My kernel module does just that with its vfs_read_file function:

ssize_t vfs_read_file(char *name, void **buf, size_t max_count, loff_t *pos)


vfs_read_file loops through the file in chunks, re-allocing memory as is needed. Upon failing to read data, or upon reading the last chunk, it will exit the loop. The result is similar to the earlier kernel_read_file_from_path, except that we must manage the file handle and memory ourselves.

Building and Running procfs.ko

The kernel module accepts module (command-line) parameters for the file name, type, chunk size, and max buffer size. It will simply dump the file contents out into /var/log/messages.
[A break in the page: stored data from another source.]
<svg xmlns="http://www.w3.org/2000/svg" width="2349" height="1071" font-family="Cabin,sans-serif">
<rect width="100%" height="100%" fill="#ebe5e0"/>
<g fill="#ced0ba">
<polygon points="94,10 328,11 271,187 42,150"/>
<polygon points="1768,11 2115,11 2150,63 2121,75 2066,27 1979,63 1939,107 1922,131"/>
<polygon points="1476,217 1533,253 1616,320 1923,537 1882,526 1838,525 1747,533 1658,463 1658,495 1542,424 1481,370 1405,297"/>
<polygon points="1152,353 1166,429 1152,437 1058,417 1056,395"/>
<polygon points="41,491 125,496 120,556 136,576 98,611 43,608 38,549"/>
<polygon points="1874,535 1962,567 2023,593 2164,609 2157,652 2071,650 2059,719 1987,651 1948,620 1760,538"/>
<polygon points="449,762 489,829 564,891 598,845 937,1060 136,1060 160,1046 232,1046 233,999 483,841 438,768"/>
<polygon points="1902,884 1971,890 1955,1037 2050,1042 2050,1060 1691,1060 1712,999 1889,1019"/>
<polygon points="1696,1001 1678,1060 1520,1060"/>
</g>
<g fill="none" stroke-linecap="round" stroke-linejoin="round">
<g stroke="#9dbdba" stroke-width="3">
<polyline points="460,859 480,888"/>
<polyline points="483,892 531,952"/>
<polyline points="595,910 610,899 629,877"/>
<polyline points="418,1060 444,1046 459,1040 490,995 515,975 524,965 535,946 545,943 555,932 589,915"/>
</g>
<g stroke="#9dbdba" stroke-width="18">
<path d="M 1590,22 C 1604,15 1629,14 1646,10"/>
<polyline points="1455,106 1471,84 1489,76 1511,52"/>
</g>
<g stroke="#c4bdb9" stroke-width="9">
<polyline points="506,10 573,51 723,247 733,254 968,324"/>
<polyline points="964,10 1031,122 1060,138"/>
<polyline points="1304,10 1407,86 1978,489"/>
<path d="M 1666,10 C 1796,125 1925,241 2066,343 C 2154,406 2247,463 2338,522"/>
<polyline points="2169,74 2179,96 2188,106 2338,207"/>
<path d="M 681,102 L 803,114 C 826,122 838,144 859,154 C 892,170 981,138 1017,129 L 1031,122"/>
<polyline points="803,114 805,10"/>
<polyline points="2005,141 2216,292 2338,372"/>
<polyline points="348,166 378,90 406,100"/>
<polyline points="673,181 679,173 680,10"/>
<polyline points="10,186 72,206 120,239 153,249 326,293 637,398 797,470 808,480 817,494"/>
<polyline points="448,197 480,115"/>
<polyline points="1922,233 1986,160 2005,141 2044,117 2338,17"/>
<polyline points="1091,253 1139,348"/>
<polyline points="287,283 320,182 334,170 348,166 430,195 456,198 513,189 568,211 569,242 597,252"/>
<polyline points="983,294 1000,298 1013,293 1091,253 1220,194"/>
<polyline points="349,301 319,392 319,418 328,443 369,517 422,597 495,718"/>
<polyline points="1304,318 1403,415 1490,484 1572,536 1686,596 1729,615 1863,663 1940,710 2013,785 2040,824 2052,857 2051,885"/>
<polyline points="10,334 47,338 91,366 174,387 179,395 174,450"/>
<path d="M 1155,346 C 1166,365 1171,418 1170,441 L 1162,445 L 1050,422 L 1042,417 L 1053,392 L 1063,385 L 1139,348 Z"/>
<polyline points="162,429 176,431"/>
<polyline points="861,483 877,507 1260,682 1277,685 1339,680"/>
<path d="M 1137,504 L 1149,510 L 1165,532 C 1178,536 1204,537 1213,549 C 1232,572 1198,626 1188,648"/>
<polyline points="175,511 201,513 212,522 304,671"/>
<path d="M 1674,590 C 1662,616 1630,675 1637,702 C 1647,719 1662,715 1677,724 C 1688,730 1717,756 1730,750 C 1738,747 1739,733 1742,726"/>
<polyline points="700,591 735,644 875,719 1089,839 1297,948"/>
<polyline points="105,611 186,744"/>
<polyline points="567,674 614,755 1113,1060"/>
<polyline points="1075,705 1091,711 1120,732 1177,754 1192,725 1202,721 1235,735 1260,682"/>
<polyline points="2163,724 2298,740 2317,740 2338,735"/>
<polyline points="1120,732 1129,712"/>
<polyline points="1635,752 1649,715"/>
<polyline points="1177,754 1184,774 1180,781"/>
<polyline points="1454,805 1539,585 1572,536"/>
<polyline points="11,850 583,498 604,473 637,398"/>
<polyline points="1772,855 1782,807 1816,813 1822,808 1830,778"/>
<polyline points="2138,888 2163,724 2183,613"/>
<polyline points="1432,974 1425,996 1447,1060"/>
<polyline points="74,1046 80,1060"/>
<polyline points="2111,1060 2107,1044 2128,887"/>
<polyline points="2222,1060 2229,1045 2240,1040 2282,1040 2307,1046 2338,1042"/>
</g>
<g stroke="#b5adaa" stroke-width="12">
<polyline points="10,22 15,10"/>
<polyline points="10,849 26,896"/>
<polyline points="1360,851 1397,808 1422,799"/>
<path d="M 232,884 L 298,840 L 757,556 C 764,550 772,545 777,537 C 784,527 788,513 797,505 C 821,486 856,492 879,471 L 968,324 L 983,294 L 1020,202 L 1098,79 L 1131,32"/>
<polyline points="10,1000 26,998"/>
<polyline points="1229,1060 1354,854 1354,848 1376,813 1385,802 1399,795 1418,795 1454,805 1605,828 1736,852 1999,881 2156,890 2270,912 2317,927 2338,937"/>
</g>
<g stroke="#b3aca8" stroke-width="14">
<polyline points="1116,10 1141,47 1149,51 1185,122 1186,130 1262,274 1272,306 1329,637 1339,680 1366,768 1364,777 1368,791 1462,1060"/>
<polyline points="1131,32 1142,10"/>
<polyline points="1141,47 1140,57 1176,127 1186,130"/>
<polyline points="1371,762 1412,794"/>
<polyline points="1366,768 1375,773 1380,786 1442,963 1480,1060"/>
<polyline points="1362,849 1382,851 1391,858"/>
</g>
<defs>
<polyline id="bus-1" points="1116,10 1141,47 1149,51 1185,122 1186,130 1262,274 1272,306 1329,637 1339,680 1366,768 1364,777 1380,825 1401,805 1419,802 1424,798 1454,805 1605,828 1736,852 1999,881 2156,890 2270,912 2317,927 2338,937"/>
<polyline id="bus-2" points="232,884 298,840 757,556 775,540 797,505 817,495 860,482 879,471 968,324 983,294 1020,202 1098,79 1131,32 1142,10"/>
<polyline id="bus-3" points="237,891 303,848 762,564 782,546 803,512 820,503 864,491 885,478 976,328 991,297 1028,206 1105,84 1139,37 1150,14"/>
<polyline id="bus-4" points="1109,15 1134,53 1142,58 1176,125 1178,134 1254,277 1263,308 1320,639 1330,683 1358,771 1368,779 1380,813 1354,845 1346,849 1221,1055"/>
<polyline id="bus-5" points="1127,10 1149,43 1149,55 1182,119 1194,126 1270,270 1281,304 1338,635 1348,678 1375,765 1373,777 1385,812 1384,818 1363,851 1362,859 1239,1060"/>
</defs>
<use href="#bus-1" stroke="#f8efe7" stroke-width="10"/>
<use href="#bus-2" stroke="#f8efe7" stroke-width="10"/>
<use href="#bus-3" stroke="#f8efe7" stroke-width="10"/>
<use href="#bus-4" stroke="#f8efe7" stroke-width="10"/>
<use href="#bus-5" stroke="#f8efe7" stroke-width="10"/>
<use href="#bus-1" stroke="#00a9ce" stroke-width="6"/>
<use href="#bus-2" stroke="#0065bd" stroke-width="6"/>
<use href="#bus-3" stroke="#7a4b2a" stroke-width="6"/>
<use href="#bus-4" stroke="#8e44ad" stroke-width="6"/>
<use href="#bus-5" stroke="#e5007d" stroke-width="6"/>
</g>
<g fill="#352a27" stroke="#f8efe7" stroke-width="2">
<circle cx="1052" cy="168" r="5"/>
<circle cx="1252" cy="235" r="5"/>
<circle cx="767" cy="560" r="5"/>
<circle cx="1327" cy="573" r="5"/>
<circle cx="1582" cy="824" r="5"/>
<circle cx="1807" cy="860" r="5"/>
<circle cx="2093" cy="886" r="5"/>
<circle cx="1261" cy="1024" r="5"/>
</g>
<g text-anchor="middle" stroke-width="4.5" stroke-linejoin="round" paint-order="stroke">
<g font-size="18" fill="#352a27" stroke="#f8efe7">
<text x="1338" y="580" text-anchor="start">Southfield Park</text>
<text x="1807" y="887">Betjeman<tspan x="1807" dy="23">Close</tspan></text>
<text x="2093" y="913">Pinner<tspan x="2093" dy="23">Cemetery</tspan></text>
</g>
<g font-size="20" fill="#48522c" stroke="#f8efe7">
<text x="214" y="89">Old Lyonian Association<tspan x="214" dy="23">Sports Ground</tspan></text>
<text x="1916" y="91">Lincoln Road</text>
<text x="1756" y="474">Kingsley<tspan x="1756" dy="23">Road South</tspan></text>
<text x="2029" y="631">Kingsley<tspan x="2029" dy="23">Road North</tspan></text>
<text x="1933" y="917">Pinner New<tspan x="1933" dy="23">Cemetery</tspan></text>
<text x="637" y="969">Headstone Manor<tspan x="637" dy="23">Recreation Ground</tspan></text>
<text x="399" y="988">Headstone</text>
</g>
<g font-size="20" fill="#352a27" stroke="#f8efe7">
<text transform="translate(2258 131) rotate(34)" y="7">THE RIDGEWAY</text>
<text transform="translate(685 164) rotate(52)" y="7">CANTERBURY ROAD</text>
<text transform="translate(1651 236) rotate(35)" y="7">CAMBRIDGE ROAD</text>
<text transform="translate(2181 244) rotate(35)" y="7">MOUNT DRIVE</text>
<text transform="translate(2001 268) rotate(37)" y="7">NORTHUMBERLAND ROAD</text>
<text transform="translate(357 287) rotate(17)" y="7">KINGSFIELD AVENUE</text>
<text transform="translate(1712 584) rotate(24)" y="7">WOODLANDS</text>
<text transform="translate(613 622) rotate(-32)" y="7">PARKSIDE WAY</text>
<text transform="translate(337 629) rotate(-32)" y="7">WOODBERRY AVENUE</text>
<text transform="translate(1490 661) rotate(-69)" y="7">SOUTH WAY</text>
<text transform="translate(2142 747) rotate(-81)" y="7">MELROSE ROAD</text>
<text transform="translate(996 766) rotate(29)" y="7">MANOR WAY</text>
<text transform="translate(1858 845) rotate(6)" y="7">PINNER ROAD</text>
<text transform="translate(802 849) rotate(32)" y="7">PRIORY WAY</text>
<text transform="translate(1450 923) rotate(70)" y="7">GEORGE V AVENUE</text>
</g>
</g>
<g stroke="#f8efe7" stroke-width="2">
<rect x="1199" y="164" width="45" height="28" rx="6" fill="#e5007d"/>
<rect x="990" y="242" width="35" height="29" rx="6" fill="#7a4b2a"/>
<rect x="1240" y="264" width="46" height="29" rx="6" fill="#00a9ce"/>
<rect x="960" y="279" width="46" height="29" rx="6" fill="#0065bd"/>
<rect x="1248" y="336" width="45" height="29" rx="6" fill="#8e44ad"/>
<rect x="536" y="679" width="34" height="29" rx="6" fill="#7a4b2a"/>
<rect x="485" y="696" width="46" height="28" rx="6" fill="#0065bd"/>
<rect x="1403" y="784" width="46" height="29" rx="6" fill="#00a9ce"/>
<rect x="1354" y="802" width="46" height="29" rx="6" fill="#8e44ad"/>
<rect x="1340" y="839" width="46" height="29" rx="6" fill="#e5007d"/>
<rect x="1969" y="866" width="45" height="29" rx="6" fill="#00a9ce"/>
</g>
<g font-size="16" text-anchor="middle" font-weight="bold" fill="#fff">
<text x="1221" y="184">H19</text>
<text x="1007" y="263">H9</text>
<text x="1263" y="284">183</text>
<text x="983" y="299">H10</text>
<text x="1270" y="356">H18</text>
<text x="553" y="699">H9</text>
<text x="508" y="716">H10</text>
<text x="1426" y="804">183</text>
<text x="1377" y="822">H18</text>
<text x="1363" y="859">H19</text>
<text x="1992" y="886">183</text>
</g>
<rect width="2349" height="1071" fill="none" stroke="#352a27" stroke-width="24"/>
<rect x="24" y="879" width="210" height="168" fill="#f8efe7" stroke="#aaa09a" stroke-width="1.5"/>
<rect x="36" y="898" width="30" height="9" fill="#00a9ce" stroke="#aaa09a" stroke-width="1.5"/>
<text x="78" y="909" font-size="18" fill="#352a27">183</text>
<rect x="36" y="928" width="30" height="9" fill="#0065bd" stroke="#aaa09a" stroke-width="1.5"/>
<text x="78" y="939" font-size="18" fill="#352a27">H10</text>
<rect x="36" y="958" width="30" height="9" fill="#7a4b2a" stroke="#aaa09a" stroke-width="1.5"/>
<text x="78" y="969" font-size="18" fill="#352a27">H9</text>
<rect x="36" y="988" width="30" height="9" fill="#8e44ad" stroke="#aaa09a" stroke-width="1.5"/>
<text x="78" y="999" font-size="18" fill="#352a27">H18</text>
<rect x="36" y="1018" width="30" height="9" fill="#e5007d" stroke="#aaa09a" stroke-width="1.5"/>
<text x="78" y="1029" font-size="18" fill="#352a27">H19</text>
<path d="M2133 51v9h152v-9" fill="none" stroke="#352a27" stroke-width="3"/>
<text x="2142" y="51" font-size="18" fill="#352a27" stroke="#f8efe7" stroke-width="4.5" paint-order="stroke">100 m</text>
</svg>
The same code is being used in security research project.

Tuesday, June 26, 2018

More Things You Should Never Do in the Kernel

Some things should never be done in the (Linux) kernel

One should never read a file from within the kernel, said Greg Kroah-Hartman in 2005. Nevertheless, he published some code showing how to read a file from within the kernel. That's the reality, and advantage, of open-source software: You can do anything you can code, just don't expect it to be merged upstream.

As part of a research project, I recently had to read an entire file system from within the kernel. The idea is to investigate the kernel's view of the system--files, processes, resources--and compare the results with those reported from user space. If there is a discrepancy, it could be due to malware or instability.

I'm not the only one

The code published by Kroah-Hartman is long-ago broken by changes in the linux kernel, so I started looking around in the current upstream sources for options.
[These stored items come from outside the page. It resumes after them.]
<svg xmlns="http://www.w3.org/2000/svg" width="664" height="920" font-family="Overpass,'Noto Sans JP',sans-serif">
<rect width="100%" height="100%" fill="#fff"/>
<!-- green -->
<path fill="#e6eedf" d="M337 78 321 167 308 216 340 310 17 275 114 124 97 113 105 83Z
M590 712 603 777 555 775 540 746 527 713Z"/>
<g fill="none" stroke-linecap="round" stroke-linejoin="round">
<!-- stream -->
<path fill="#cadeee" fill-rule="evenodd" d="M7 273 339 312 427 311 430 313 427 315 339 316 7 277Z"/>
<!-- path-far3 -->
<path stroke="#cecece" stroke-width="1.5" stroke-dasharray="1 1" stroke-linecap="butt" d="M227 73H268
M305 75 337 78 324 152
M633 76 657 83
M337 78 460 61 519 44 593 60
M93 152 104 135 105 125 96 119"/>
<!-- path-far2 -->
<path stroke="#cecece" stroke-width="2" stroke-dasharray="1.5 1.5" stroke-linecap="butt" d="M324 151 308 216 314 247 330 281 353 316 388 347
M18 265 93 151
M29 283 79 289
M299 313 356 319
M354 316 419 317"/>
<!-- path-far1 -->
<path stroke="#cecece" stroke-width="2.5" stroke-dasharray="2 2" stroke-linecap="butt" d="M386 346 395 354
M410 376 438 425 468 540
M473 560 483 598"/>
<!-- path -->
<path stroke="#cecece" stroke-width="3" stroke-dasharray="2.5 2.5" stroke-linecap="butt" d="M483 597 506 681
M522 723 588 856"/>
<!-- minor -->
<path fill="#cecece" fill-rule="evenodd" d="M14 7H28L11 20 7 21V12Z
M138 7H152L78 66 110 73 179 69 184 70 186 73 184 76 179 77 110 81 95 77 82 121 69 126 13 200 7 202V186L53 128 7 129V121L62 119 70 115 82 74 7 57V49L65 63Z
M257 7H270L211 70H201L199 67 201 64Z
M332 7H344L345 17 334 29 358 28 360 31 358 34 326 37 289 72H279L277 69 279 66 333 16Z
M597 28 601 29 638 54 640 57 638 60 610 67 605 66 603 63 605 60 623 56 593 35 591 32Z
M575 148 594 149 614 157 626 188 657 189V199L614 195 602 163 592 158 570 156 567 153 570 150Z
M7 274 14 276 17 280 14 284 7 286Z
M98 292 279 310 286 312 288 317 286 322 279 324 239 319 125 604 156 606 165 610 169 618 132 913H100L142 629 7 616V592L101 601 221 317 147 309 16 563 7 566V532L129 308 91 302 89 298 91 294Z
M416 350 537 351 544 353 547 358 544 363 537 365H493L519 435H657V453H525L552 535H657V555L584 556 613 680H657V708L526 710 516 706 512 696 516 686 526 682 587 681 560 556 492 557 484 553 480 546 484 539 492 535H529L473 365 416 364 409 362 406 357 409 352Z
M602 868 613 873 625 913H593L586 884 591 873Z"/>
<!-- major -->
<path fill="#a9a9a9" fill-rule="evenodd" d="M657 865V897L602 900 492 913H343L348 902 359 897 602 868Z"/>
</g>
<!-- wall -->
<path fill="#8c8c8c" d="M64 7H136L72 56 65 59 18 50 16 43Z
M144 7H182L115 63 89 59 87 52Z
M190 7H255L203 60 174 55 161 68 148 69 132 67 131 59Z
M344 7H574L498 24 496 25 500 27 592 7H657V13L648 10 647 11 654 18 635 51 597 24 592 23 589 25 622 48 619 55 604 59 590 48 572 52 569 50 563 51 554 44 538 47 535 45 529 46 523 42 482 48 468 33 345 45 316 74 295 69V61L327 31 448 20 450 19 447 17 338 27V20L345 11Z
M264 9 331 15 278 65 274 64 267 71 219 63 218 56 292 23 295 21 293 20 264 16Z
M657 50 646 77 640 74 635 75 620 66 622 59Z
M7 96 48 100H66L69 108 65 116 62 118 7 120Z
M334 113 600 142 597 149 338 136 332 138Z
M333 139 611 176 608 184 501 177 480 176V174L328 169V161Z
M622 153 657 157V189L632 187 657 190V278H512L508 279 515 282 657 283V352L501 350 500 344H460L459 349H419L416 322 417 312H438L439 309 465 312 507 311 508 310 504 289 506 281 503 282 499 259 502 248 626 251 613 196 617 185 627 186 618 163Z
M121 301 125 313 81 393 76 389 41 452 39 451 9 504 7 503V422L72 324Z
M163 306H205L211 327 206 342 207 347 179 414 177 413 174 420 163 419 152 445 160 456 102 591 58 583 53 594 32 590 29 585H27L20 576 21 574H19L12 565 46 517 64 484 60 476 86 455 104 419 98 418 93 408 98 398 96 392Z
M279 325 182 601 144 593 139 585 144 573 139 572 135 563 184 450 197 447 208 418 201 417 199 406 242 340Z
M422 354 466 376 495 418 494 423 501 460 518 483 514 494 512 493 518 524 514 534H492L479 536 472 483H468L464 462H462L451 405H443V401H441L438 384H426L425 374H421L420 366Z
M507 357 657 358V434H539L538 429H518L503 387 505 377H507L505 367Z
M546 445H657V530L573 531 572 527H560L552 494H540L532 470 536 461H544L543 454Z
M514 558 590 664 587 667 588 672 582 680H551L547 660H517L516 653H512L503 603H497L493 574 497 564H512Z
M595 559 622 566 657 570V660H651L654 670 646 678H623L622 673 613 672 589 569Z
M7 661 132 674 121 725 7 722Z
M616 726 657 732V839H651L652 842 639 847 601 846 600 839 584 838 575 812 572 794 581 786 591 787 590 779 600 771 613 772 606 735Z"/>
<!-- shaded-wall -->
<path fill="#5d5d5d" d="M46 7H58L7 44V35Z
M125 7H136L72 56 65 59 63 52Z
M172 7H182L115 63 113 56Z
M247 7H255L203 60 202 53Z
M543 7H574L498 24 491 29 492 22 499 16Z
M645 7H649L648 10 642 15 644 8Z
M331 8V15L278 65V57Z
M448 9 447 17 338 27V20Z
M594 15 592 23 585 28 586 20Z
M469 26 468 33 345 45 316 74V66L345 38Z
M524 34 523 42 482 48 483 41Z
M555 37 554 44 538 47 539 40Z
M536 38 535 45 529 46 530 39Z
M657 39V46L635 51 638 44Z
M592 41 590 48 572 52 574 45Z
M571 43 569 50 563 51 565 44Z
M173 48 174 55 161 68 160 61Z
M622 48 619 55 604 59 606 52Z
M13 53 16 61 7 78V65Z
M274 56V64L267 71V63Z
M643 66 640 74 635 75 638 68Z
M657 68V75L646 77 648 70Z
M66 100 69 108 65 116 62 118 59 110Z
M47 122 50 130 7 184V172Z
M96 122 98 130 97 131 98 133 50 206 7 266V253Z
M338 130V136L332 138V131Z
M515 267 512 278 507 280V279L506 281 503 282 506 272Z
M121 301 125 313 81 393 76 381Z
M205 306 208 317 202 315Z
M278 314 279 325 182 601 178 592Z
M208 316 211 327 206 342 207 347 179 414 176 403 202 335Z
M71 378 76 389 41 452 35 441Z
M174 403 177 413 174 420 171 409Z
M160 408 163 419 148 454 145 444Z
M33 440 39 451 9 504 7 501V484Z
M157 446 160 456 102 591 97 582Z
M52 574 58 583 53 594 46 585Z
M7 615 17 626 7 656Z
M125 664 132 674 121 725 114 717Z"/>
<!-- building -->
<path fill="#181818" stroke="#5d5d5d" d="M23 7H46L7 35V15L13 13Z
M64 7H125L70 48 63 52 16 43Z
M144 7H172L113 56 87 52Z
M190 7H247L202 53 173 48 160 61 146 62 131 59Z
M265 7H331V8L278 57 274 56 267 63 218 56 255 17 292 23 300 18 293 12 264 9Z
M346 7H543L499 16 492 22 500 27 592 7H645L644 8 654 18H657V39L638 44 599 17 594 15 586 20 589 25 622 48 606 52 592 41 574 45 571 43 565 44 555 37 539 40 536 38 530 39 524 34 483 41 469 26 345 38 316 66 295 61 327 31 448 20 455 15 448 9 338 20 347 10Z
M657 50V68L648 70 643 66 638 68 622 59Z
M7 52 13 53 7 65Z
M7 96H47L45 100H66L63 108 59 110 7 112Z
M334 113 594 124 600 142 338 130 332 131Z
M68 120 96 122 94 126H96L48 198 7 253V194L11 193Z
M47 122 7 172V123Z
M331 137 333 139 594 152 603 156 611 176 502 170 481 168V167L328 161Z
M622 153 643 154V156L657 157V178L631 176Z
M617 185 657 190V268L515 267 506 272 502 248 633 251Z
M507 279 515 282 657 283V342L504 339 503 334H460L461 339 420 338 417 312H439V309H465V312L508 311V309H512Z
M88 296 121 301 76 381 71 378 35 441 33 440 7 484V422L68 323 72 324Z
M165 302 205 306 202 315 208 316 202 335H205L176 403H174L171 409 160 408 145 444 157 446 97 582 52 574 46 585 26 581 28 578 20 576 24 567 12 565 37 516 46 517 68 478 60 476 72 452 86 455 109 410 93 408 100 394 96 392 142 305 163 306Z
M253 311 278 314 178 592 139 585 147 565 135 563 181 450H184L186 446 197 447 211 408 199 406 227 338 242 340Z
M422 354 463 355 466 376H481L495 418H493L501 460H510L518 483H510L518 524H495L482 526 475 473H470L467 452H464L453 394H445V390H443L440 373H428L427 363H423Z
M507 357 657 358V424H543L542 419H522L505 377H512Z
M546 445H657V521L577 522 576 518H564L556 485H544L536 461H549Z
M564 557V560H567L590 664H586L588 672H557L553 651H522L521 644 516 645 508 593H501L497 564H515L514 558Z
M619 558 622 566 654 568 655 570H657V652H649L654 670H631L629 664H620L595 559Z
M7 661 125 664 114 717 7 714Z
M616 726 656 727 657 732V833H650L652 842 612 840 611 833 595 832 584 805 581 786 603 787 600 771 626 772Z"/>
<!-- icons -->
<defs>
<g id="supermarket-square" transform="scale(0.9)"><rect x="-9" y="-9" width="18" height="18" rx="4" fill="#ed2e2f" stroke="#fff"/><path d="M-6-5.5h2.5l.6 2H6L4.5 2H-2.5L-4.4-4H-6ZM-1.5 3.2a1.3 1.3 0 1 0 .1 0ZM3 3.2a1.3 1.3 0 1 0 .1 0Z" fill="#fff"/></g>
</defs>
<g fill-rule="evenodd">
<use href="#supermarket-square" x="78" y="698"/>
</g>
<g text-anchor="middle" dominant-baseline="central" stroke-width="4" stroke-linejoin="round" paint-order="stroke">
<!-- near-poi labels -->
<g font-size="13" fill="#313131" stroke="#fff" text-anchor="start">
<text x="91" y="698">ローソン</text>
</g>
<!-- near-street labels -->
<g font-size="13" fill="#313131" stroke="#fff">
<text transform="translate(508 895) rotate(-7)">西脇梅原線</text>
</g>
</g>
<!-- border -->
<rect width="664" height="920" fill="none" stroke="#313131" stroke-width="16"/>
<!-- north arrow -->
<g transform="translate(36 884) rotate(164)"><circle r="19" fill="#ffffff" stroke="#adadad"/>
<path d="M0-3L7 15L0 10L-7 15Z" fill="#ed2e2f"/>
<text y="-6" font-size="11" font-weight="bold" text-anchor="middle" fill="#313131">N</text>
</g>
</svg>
It turns out that the current upstream kernel (4.17.2 at the time of this writing) does have some exported symbols for doing some things that "should never be done:"
  • reading and writing files
  • reading and writing sockets
  • investigating open files
These symbols were likely merged because of the need for kernel drivers to load firmware or other binary material, which is becoming an increasingly common thing in Linux.

Reading and Writing Files

If you need to read from and write to files, you can use the symbols kernel_read and kernel_write, which are prototyped in include/linux/fs.h. Here are user-like wrapper functions I wrote to generalize these two symbols. They allow you to open the file using a path:

#include <linux/fs.h>

ssize_t
write_file(char *name, void *buf, size_t count, loff_t *pos)
{
ssize_t ccode;
struct file *f;
f = filp_open(name, O_WRONLY, 0);
if (f) {
ccode = kernel_write(f, buf, count, pos);
if (ccode < 0) {
pr_err("Unable to write file: %s (%ld)", name, ccode);
filp_close(f, 0);
return ccode;
}
} else {
ccode = -EBADF;
pr_err("Unable to open file: %s (%ld)", name, ccode);
}
return ccode;
}

ssize_t
read_file(char *name, void *buf, size_t count, loff_t *pos)
{
ssize_t ccode;
struct file *f;
f = filp_open(name, O_RDONLY, 0);
if (f) {
ccode = kernel_read(f, buf, count, pos);
if (ccode < 0) {
pr_err("Unable to read file: %s (%ld)", name, ccode);
filp_close(f, 0);
return ccode;
}
filp_close(f, 0);
} else {
ccode = -EBADF;
  pr_err("Unable to open file: %s (%ld)", name, ccode);
}
return ccode;
}


/proc and /sys

It turns out that these functions work with /proc/ and /sys/ files, with some additional helper code that I will publish shortly. And they work with all the kernel vfs file systems. They will not work with user-space file systems such as fuse.

For example, my research kernel module can read /proc/1/mounts and send that file to an external monitor that will compare the data to the output of the user space mount command.

You probably shouldn't do this, unless you should

It's so much easier to read and write files from user space, and the consequences of a bug in your code are less severe. But the entire point of my current project is to get data from within the kernel and then compare that to what should be the same data obtained from user space.